Asumir la evaluación psicológica como parte de suma importancia en la práctica profesional implica mucho más que dominar técnicas o aplicar pruebas correctamente. A lo largo de esta fase, comprendí que evaluar es también asumir una postura frente al ser humano, frente al sufrimiento y frente al poder que conlleva interpretar la vida del otro. Figueroa Rodríguez (2012) lo expresa con claridad al señalar que la evaluación no debe usarse para reducir a la persona a “una variable o a un número absoluto” (p. 20), porque hacerlo es confundir técnica con verdad. Esta advertencia me interpela como futura psicóloga, pues me recuerda que los instrumentos no son neutrales, ni lo soy yo al aplicarlos. Toda evaluación es una práctica situada, ética y relacional.

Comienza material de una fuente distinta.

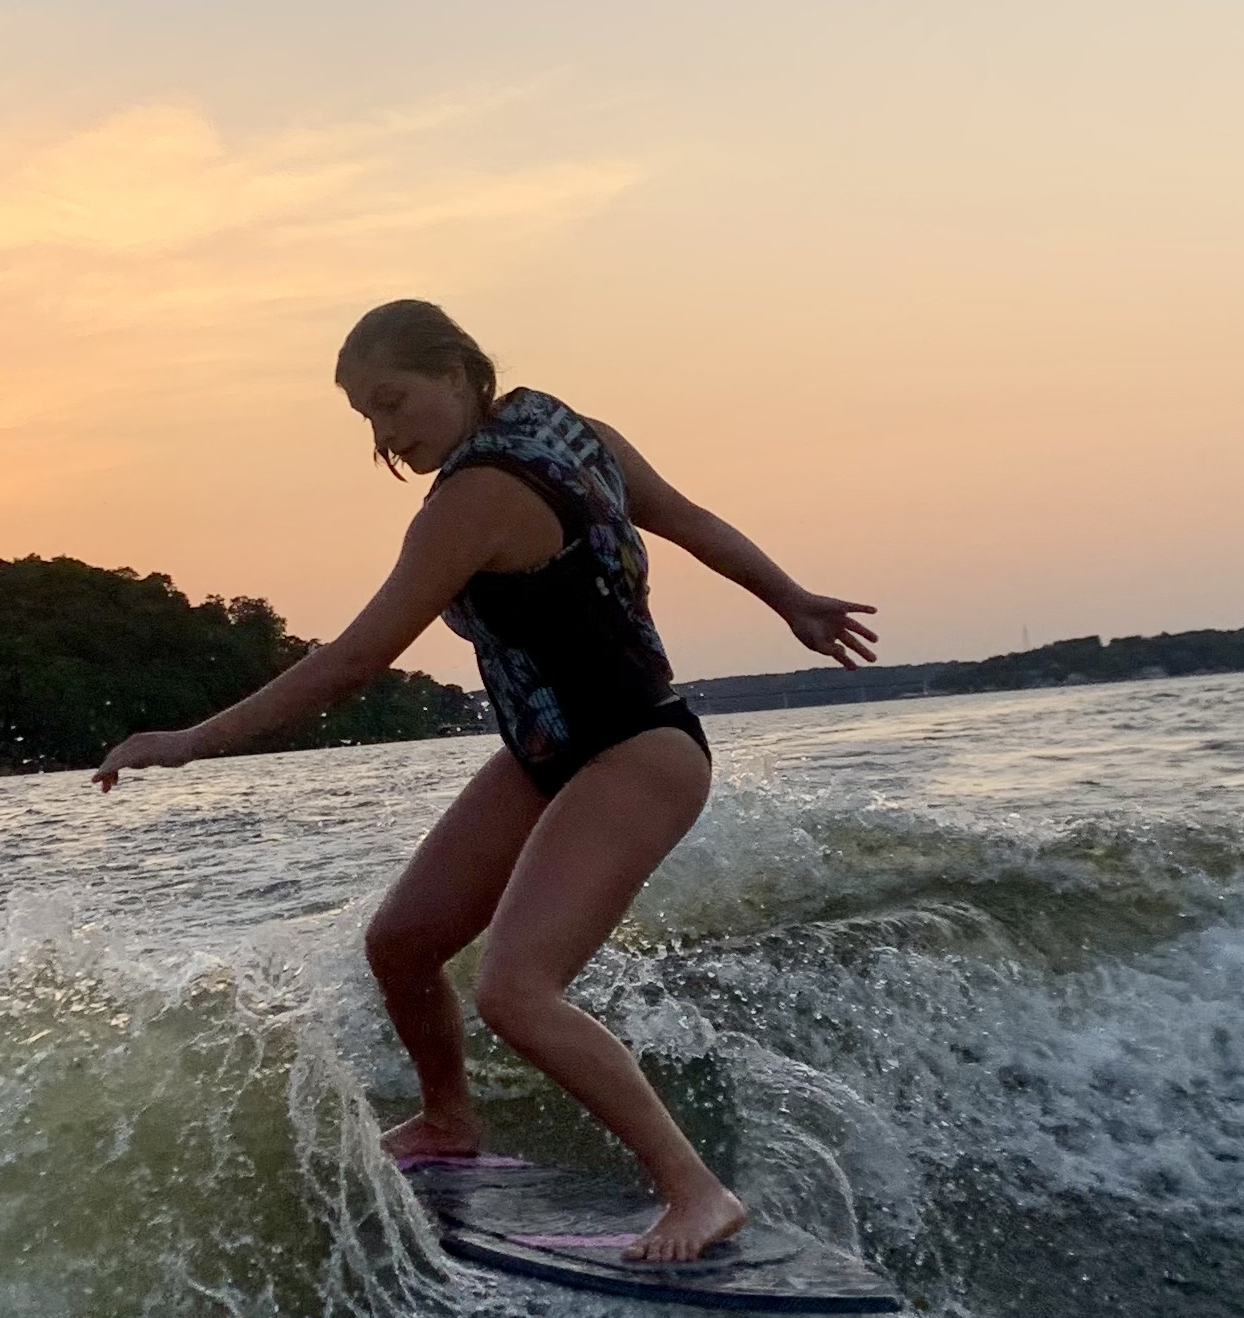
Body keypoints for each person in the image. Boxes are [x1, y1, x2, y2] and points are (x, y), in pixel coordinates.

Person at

Durante este proceso también pude confrontar la tentación de simplificar, el enfoque positivista, con su promesa de objetividad, puede ser seductor, tablas, baremos, normas. Pero como dice Casullo (1999), evaluar es también “actuar dentro de contextos socioculturales” (p. 104), y en esos contextos los números no bastan. Son las historias, los vínculos y los significados los que dan sentido real a la conducta humana. En este sentido, el construccionismo no solo me ofreció herramientas metodológicas, sino una forma distinta de comprender mi rol profesional. No soy una operadora de instrumentos, soy una co-intérprete de realidades, evaluar desde esta perspectiva me obliga a abandonar la comodidad de la distancia técnica para involucrarme humanamente. Como lo señala Pérez Lalli (2011), el psicólogo se convierte en un “investigador de la subjetividad” (p. 110), y eso requiere sensibilidad, escucha y humildad.
También encontré en el enfoque histórico-cultural una advertencia importante al evaluar sin considerar la historia, el entorno y la cultura del evaluado es descontextualizar su sufrimiento y correr el riesgo de patologizar lo que en realidad es una respuesta adaptativa al contexto. Esta idea resuena conmigo porque me recuerda que no todo malestar es síntoma, ni todo comportamiento necesita corrección. A veces, lo que se necesita es entender el lugar desde donde esa conducta se originó.
En términos prácticos, el modelo de Tapias (2011) me brindó un marco claro, evaluar es un ciclo que se retroalimenta, donde cada decisión se construye a partir de una hipótesis y se verifica en la experiencia. Esta forma de pensar la evaluación no solo organiza mi quehacer profesional, sino que también me protege del automatismo clínico, de diagnosticar por protocolo sin comprender lo que ocurre en profundidad.
Todo esto me lleva a una conclusión personal, y es que la evaluación psicológica no es una etapa del proceso terapéutico, es un compromiso ético con la vida del otro. Evaluar con conciencia, con crítica, con mirada amplia y situada es una forma de resistir el reduccionismo y de ejercer una psicología que realmente transforme. Mi formación como psicóloga se fortalece cada vez que me reconozco como parte activa de los procesos evaluativos, no como testigo distante.